Do you think there will be more or less bait in the surf after the hurricane has passed? Do you think there will be more or less bait in the creeks?


----------



## Tater639 (Apr 6, 2011)

Trying to figure if I make a Hell Trip to Fripp to fish on Tuesday..... Not sure if it will be good or bad!


----------



## SmoothLures (Feb 13, 2008)

Metalcaster said:


> Do you think there will be more or less bait in the surf after the hurricane has passed? Do you think there will be more or less bait in the creeks?
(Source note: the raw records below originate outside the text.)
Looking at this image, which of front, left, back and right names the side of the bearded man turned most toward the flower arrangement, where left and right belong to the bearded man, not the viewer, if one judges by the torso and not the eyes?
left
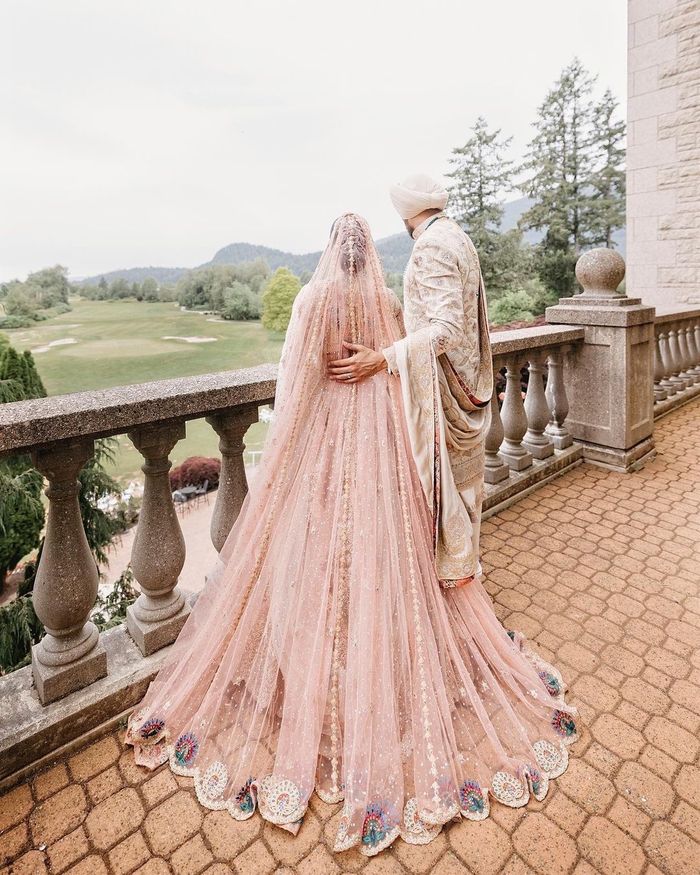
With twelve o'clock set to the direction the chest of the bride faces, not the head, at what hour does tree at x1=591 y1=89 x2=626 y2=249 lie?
The tree is roughly at 1 o'clock from the bride.

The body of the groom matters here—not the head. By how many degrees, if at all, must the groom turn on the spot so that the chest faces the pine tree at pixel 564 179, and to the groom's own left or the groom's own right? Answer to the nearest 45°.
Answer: approximately 45° to the groom's own right

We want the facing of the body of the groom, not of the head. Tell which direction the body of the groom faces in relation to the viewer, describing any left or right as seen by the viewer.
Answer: facing away from the viewer and to the left of the viewer

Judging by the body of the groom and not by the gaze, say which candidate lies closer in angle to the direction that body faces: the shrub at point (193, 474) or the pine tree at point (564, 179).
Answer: the shrub

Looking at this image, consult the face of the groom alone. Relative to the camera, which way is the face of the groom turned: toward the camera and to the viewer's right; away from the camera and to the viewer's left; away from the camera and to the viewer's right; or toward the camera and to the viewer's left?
away from the camera and to the viewer's left

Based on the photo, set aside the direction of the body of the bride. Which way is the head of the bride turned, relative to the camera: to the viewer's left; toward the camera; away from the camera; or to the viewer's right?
away from the camera

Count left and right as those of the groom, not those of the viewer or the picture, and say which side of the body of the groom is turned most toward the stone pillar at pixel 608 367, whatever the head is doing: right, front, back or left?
right

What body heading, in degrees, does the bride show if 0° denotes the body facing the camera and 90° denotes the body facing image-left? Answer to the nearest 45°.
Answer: approximately 180°

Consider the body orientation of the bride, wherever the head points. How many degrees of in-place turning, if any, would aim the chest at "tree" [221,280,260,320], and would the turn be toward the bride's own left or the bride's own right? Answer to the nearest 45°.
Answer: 0° — they already face it
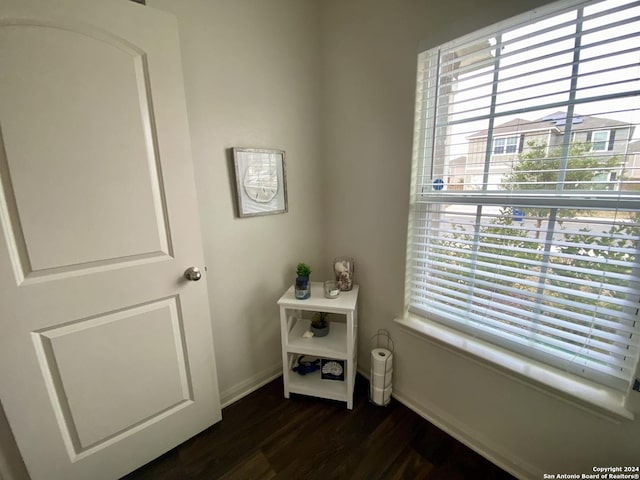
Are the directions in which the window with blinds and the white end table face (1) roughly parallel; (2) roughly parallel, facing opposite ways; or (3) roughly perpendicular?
roughly perpendicular

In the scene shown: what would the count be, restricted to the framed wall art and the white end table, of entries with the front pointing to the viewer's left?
0

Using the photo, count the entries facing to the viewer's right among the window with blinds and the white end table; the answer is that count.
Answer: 0

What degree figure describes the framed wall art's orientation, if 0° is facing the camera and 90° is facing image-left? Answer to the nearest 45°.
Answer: approximately 315°

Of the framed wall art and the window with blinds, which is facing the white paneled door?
the window with blinds

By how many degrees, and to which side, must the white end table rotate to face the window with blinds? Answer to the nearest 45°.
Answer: approximately 45° to its left

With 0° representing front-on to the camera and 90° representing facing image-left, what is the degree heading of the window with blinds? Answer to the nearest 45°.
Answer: approximately 45°

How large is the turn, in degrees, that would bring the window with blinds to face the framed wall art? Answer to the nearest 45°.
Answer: approximately 45° to its right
Creeks should return to normal after all the freshwater runoff clears out. Granted, that might take a while.


----------



## SmoothLures (Feb 13, 2008)

Update - bait is everywhere in the ocean and creeks. Tons of sharks, blues, red drum, and small pomps in the surf.


----------



## Fatback (Aug 6, 2003)

SmoothLures said:


> Update - bait is everywhere in the ocean and creeks. Tons of sharks, blues, red drum, and small pomps in the surf.


Hey Smooth, the mullet are thick in the surf down here in Ga. A few Bull Reds have showed up early.


----------